A couple of quick stories. I was walking home a couple of months ago when I came across a man who laid in the street, crying. I approached him and asked him what was wrong and he said he needed to be “taken away, because he was sick”. He was a veteran who was now homeless. He’d served in Iraq, Afghanistan, Kosovo and had been stationed all over the world. He’d struggled to adjust to life on “civvie street”, split with his partner and been estranged from his family. An ambulance came for him and the attending paramedic made a point that was sadly true: he didn’t need a hospital – he needed a community.

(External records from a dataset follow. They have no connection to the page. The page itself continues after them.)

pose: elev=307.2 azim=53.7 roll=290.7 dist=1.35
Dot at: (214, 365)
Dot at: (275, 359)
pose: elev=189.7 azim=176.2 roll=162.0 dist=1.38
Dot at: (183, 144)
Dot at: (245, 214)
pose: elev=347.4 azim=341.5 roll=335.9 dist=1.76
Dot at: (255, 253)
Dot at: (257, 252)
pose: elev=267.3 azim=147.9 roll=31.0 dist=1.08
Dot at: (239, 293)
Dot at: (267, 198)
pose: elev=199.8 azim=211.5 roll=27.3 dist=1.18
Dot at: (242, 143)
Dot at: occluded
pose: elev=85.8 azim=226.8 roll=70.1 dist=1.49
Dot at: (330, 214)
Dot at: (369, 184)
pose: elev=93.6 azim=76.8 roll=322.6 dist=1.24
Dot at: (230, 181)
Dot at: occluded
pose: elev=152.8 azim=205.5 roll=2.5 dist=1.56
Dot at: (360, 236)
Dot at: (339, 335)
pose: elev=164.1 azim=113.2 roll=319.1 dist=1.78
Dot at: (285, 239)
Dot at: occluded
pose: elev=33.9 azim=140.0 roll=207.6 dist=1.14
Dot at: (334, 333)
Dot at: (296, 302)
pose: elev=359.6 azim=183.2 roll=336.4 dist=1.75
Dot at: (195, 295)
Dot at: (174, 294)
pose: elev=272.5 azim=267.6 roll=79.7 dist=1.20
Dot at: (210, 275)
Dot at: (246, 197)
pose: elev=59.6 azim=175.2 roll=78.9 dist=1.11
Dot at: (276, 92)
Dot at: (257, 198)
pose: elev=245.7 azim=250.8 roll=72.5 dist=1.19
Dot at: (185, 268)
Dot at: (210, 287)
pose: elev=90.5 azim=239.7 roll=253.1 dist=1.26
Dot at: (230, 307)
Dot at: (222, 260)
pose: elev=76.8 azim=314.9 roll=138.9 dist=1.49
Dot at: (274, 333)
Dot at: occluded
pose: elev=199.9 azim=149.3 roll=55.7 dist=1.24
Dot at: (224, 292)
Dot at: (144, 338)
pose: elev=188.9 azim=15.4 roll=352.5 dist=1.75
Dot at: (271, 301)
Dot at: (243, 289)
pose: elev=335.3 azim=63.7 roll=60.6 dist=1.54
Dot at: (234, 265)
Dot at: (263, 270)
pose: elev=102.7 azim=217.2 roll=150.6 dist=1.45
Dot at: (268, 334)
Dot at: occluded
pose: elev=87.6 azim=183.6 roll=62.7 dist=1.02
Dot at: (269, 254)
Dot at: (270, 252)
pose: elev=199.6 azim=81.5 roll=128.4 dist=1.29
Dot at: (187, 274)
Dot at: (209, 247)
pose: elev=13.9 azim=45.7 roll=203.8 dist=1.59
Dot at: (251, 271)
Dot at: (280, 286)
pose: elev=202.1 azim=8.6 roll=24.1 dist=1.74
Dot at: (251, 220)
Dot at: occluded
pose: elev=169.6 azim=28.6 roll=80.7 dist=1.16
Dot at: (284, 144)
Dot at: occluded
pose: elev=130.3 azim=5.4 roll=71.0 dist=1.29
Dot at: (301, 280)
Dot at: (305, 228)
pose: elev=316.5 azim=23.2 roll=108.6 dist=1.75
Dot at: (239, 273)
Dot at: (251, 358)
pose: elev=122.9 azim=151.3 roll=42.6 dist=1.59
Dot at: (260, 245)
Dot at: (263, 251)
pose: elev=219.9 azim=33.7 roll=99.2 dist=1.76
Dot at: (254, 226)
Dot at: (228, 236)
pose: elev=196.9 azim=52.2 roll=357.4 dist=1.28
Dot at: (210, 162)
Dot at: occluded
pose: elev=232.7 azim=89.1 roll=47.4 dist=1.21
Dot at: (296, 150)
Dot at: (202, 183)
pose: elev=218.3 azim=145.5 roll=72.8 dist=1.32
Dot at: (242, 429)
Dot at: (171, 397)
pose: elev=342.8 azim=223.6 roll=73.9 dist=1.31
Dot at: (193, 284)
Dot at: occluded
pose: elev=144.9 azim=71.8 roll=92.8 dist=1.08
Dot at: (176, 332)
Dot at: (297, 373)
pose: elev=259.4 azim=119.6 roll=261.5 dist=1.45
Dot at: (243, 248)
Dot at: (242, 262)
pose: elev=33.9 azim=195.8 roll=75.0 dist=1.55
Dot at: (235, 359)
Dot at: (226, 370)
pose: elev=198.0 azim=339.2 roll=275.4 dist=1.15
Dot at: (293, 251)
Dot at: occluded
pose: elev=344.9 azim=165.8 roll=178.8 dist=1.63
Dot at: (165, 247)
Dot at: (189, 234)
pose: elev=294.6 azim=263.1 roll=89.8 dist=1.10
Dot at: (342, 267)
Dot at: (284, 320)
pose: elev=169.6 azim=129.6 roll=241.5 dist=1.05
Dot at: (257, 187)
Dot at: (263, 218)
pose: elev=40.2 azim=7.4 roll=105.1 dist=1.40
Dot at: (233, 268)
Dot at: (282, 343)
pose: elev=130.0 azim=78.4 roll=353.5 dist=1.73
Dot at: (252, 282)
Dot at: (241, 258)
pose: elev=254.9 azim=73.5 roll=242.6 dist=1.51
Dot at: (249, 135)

Second story: there’s a homeless man that I have a cordial relationship with that beds down in a doorway near to where I live. I’ve shared a sandwich and a coffee with him on a few occasions. We got to know each other after I came out of hospital last year (for those that don’t know, I developed a post-op infection that nearly killed me). With an enforced period off of work, I would hobble down to the local pub just to have someone to talk to during the day, which is when I first started to talking to him. He’s a veteran who had done 20 years in the forces. Much like the first guy, he had struggled with the transition to “normal” life and had got into a lot of debt. I hadn’t seen him for a long time, but I did today and he said 5 words that made me think:
“You’re walking a lot better”…
In Britain, people are proud of the military. Newspapers, especially the red tops link patriotism with supporting the troops. In October and November, many people wear poppies to show support and raise money for veterans. We have solemn ceremonies where wreaths are laid around the country to recognise the soldiers who have died in service of the country. Schools look at The Great War poets like Sassoon and Owen. One of the slogans that we say is “We will remember them”.
And yet, reports suggest that there are around 13000 veterans that are homeless. Have we remembered them?
There are many reasons to be upset with the last two Conservative governments, but the one that angers me most is the absolutely poisonous rhetoric that came out when Priti Patel and Ian Duncan-Smith were in the Department for Work and Pensions. Saying “once they enter the workplace, the British are among the worst idlers in the world” was bad enough (two of the other MPs that joined Patel in saying that? Dominic Raab and Liz Truss. #justsayin), but the 2013 welfare reforms that saw the rise of deaths, food banks, suicide and homelessness was the kicker for me. This was when the bedroom tax came in, swingeing cuts to legal aid, a brazen attempt to privatise the NHS by stealth, the introduction of the Personal Independence Payment (PIP) and a move to uncouple the rise of benefits in line with inflation. Then Prime Minister, David Cameron, talked of “strivers” and “skivers”.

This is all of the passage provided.